New York State Court of Claims

New York State Court of Claims

OWENS v. THE STATE OF NEW YORK, #2006-044-002, Claim No. 108568


Inmate's uncontradicted, credible testimony and documentation in his claim for lost property was sufficient to establish bailment of television and other items.

Case Information

Claimant short name:
Footnote (claimant name) :

Footnote (defendant name) :

Third-party claimant(s):

Third-party defendant(s):

Claim number(s):
Motion number(s):

Cross-motion number(s):

Claimant’s attorney:
Defendant’s attorney:
HON. ELIOT SPITZER, ATTORNEY GENERALBY: Geoffrey B. Rossi, Assistant Attorney General
Third-party defendant’s attorney:

Signature date:
November 1, 2006

Official citation:

Appellate results:

See also (multicaptioned case)


Claimant Howard M. Owens, an inmate appearing pro se, alleges that defendant State of New York (“defendant”) negligently lost certain personal property belonging to him when he was transferred from Elmira Correctional Facility (“Elmira”) to Wende Correctional Facility (“Wende”) in February 2003. A trial was held in this matter on October 11, 2006 at Elmira.

At trial, claimant testified that on February 17, 2003, he was told to bring his personal property to a packing officer, as he was being transferred to Wende. He brought his belongings to be packed, and filled out an I-64 form. He testified, persuasively, that the packing officer would not pack his 12-inch black and white television with the other items, but rather that the packing officer indicated that the television would have to be shipped separately, and that a separate disbursement form would have to be completed to transfer money from his inmate account for the cost of mailing. Claimant testified that the packing officer told him the television would be boxed up and that claimant would receive a copy of the disbursement form when the television was received by the business office. Claimant further testified that the packing officer told him that the television could not be listed on the I-64 form, because it was not being transferred with his other personal items.

***

WHAT TO PRODUCE: In the court decision, what item did the packing officer refuse to pack with the claimant's other belongings? The listing has no connection to the court decision.

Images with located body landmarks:
***

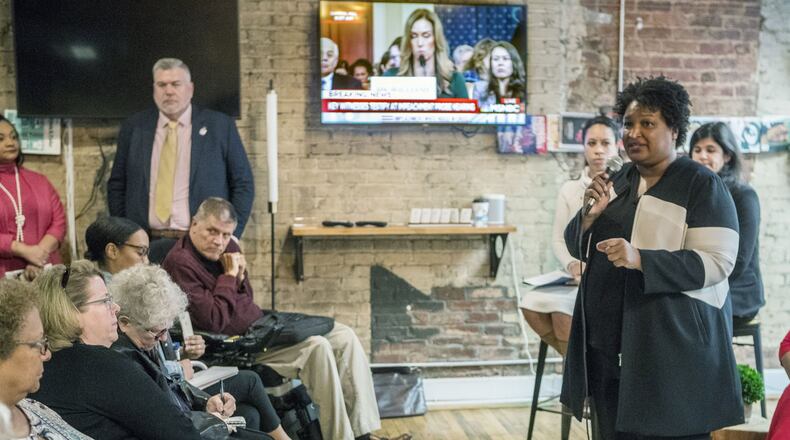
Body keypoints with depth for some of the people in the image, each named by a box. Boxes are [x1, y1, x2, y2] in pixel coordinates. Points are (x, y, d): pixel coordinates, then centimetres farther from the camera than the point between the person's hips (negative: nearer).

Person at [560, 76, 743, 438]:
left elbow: (716, 262, -16)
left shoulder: (702, 186, -7)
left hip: (672, 345, -6)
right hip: (607, 343, 6)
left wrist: (640, 259, -27)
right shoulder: (619, 181, 12)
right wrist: (590, 215, -8)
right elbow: (577, 248, 14)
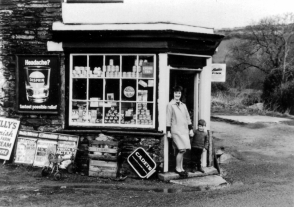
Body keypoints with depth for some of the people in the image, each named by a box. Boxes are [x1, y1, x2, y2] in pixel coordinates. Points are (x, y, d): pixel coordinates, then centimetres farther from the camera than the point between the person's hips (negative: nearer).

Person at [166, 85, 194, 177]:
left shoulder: (183, 105, 16)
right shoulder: (170, 105, -2)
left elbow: (188, 117, 19)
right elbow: (168, 119, -4)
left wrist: (190, 129, 15)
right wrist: (168, 131, -8)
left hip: (184, 130, 6)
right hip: (176, 130, -6)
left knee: (182, 150, 7)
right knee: (182, 150, -13)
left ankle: (180, 168, 18)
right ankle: (178, 168, 0)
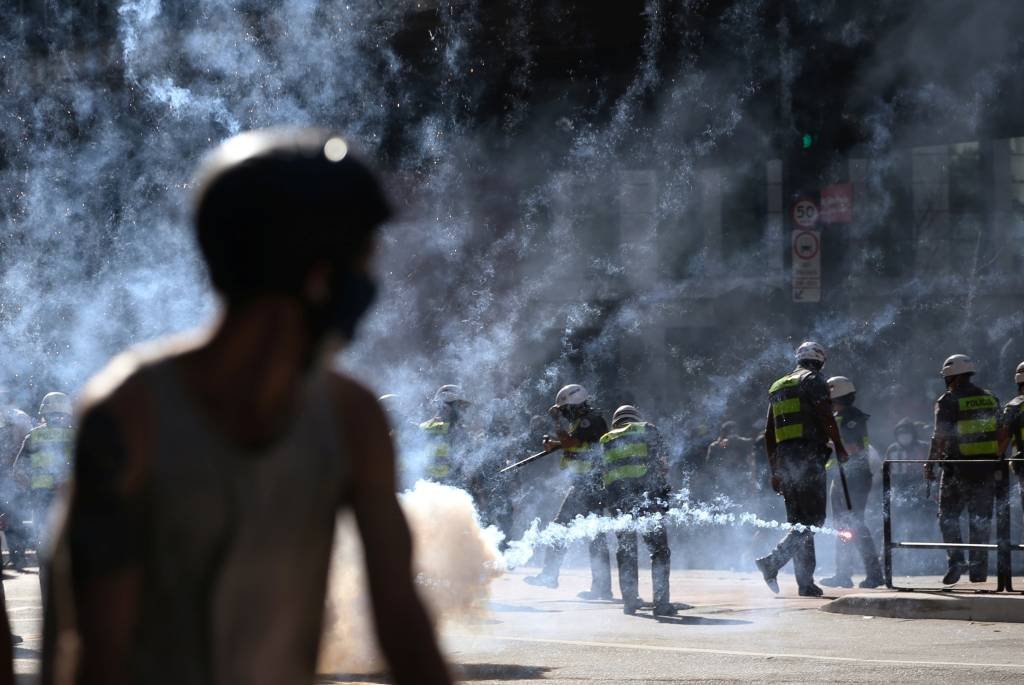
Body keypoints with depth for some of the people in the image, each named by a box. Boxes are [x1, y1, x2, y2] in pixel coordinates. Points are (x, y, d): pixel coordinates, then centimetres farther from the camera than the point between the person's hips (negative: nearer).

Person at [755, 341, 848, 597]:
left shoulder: (777, 387, 21)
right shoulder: (813, 380, -1)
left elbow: (769, 434, 22)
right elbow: (826, 417, -11)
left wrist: (775, 470, 24)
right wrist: (840, 448, 1)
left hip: (784, 459, 8)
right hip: (808, 457, -8)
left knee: (798, 521, 11)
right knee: (812, 518, -9)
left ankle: (806, 582, 7)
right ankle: (773, 562, -24)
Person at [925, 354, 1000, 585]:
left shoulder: (948, 401, -5)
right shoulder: (990, 399, 11)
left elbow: (940, 436, -11)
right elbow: (1000, 433, 12)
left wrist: (930, 464, -4)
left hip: (958, 467, -4)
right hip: (987, 467, 4)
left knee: (948, 516, 6)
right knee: (981, 518, 9)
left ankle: (955, 561, -9)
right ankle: (979, 568, 8)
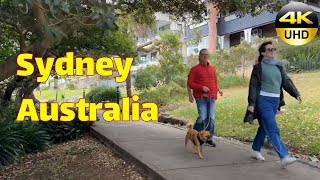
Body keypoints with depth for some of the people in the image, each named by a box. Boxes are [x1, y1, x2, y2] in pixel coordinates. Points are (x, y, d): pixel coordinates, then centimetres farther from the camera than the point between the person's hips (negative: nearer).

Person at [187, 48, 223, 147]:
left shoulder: (212, 69, 17)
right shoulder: (195, 69, 0)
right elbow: (189, 83, -4)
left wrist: (218, 90, 13)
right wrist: (201, 87, -13)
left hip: (211, 97, 5)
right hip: (200, 97, -5)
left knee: (211, 118, 4)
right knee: (202, 117, -12)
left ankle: (209, 139, 15)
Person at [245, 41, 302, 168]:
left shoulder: (279, 66, 13)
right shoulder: (259, 67, -3)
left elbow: (286, 81, 10)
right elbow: (253, 86, -6)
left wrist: (296, 94, -5)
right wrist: (251, 103, -12)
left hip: (275, 100, 6)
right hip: (263, 100, -6)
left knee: (265, 127, 14)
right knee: (273, 129, -10)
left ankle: (256, 149, 29)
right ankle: (283, 156, -12)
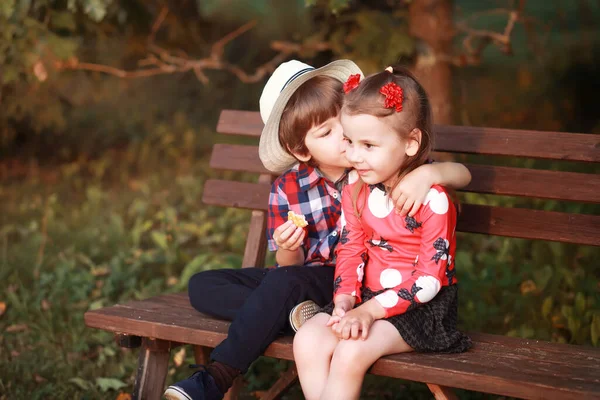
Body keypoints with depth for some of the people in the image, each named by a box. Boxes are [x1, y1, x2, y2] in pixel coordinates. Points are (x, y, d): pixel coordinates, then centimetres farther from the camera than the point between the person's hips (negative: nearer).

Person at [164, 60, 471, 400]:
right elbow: (291, 266, 0)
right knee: (203, 286, -6)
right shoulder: (288, 188, -5)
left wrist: (427, 173, -36)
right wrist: (287, 251, -26)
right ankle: (295, 314, -24)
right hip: (307, 276, 5)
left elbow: (462, 174, -13)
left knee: (284, 282, -32)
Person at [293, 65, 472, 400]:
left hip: (422, 306, -6)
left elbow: (430, 279, -19)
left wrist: (370, 310, -24)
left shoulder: (432, 198, -19)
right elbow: (351, 249, 6)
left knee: (350, 352, -27)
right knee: (308, 341, -16)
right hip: (368, 296, 7)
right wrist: (345, 298, -13)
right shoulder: (356, 187, 1)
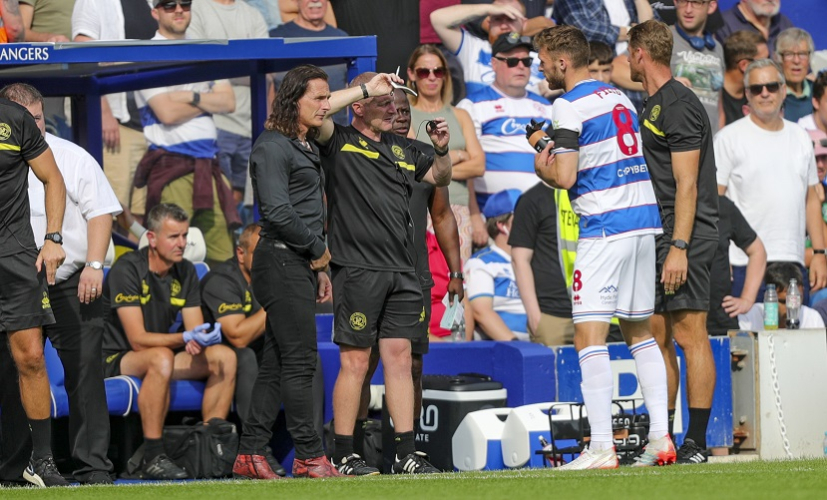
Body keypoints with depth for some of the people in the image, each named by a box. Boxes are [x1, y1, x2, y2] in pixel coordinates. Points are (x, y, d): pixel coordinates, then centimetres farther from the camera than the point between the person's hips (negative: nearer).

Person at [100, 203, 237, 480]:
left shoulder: (185, 272, 4)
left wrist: (199, 341, -26)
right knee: (161, 358, -38)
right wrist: (185, 338, -37)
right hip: (116, 359, -7)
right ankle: (152, 457, -37)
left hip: (161, 356, 7)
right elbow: (138, 339, -24)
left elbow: (195, 329, 0)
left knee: (224, 356, -11)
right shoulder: (127, 269, -18)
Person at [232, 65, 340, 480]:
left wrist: (319, 268, 19)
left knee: (276, 364, 8)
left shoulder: (305, 148, 20)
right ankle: (309, 457, -8)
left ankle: (250, 454, 10)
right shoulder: (272, 147, -10)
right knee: (299, 361, -9)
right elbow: (278, 212, -19)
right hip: (282, 262, -10)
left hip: (302, 264, 10)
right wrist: (319, 249, -10)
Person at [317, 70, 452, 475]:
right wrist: (367, 88, -14)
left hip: (401, 272, 6)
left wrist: (442, 150, 11)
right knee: (355, 361, -4)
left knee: (399, 357, 6)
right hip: (357, 270, -6)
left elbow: (440, 177, 32)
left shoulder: (401, 149, 19)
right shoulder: (339, 142, 0)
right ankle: (342, 456, 2)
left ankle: (406, 454, 7)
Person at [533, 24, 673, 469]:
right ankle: (660, 437, 9)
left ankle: (601, 446, -15)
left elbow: (565, 177, -15)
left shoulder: (570, 106, -9)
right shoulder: (619, 98, 16)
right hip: (646, 220, 8)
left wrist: (544, 170, 6)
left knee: (589, 334, -8)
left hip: (604, 228, -8)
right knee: (639, 330, 15)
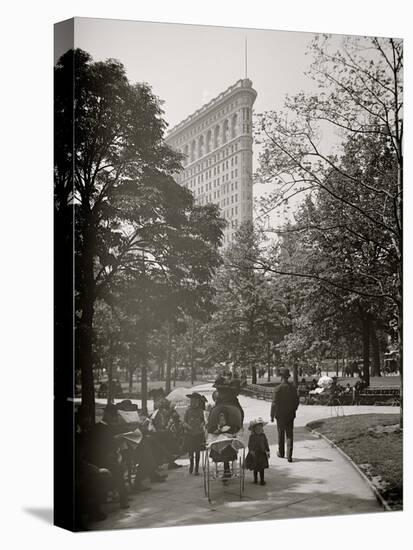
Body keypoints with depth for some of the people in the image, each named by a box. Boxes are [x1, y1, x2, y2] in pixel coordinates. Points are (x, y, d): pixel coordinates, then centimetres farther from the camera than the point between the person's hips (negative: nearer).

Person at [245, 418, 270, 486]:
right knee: (255, 468, 11)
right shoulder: (252, 437, -8)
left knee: (261, 468, 3)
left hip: (262, 454, 1)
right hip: (254, 454, -1)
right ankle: (255, 479, 28)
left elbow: (266, 443, 5)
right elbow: (250, 444, -9)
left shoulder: (263, 436, -1)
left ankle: (262, 480, 10)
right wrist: (251, 451, -20)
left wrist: (267, 451, 1)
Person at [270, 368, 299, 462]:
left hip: (281, 415, -3)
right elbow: (297, 401, 5)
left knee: (281, 434, 13)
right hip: (290, 415, 3)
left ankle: (281, 453, 26)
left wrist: (272, 415, -6)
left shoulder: (278, 388, -14)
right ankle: (289, 455, -3)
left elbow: (274, 403, -13)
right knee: (289, 435, 4)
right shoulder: (293, 387, -2)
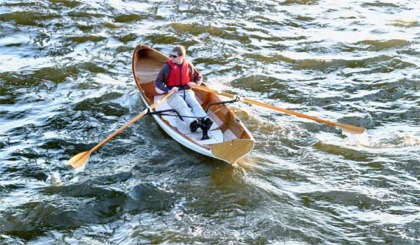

***

SOLUTION TO THE PROBLEM: His 12-inch black and white television.